Checking Rewritten Equation for y=-3f(-2x+4)+5

[aisha]

My question says the graph of the function y=f(x) is below Sketch the graph of y=-3f(-2x+4)+5 I just want to make sure I rewrote the equation correctly into the form af[k(x-p)]+q
I got y=-3f[-2(x-(2)]+5 ? I am not sure if my signs are correct. Can someone please check for me

 

[James R]

You're right.

 

[wais]

First of all, great job on rewriting the equation in the form of af[k(x-p)]+q! This is the correct form for a function in which the graph has been horizontally or vertically stretched, compressed, or shifted.

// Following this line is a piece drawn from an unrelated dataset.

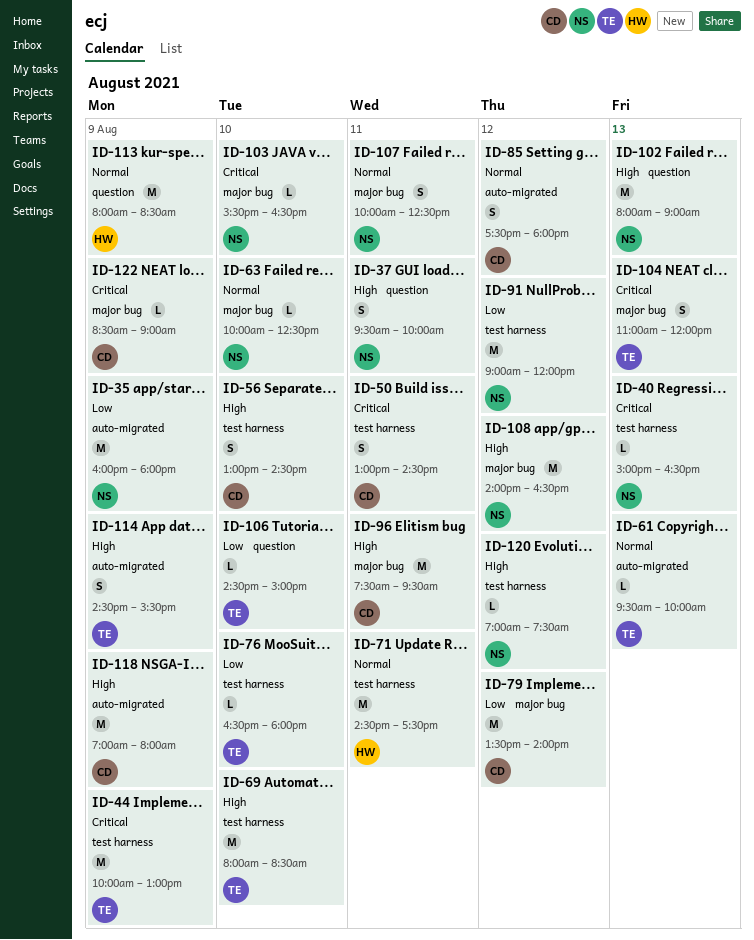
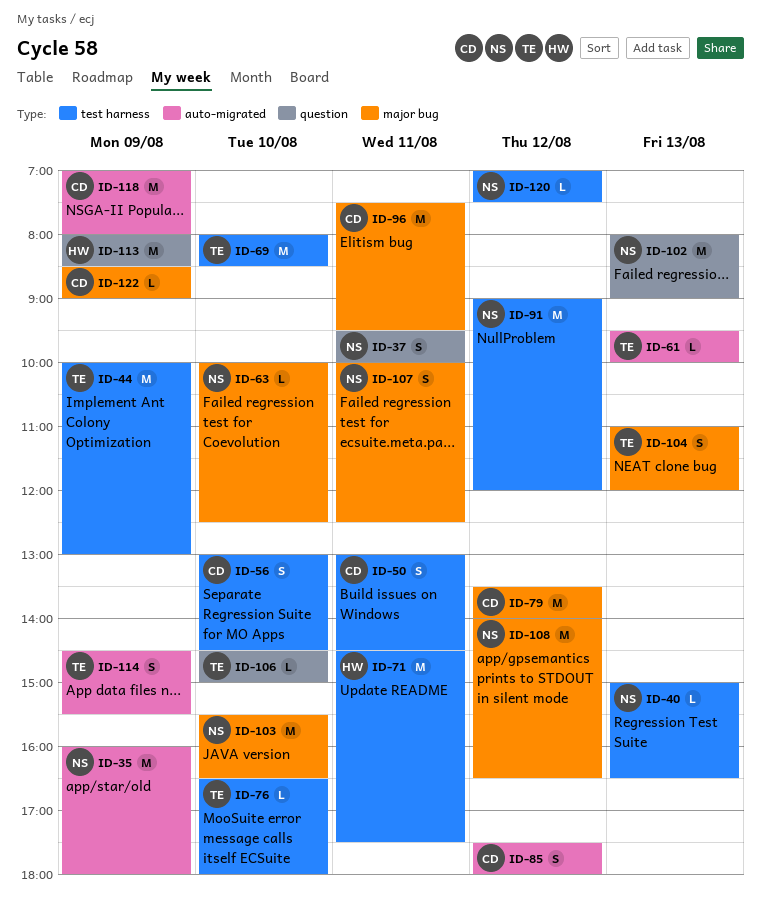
ID-103, estimate: L -> M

To check if your equation is correct, let's break it down into parts. The first thing we can check is the value of "a". In the original equation, y=-3f(-2x+4)+5, the value of "a" is -3. In your rewritten equation, y=-3f[-2(x-(2)]+5, the value of "a" is also -3. So, the value of "a" is correct.

Next, let's check the value of "k". In the original equation, the value of "k" is -2, since the expression inside the parentheses is -2x+4. In your rewritten equation, the value of "k" is also -2, since the expression inside the square brackets is -2(x-2). So, the value of "k" is also correct.

Moving on to "p", in the original equation, the value of "p" is 2, since the expression inside the parentheses is -2x+4. In your rewritten equation, the value of "p" is also 2, since the expression inside the square brackets is x-(2). So, the value of "p" is correct as well.

Lastly, let's check the value of "q". In the original equation, the value of "q" is 5, since it is the constant term added at the end. In your rewritten equation, the value of "q" is also 5, since it is added at the end as well. So, the value of "q" is also correct.

Overall, it looks like you have rewritten the equation correctly! Great job! Just remember to pay attention to the signs when dealing with negative numbers and you should be good to go. Keep up the good work!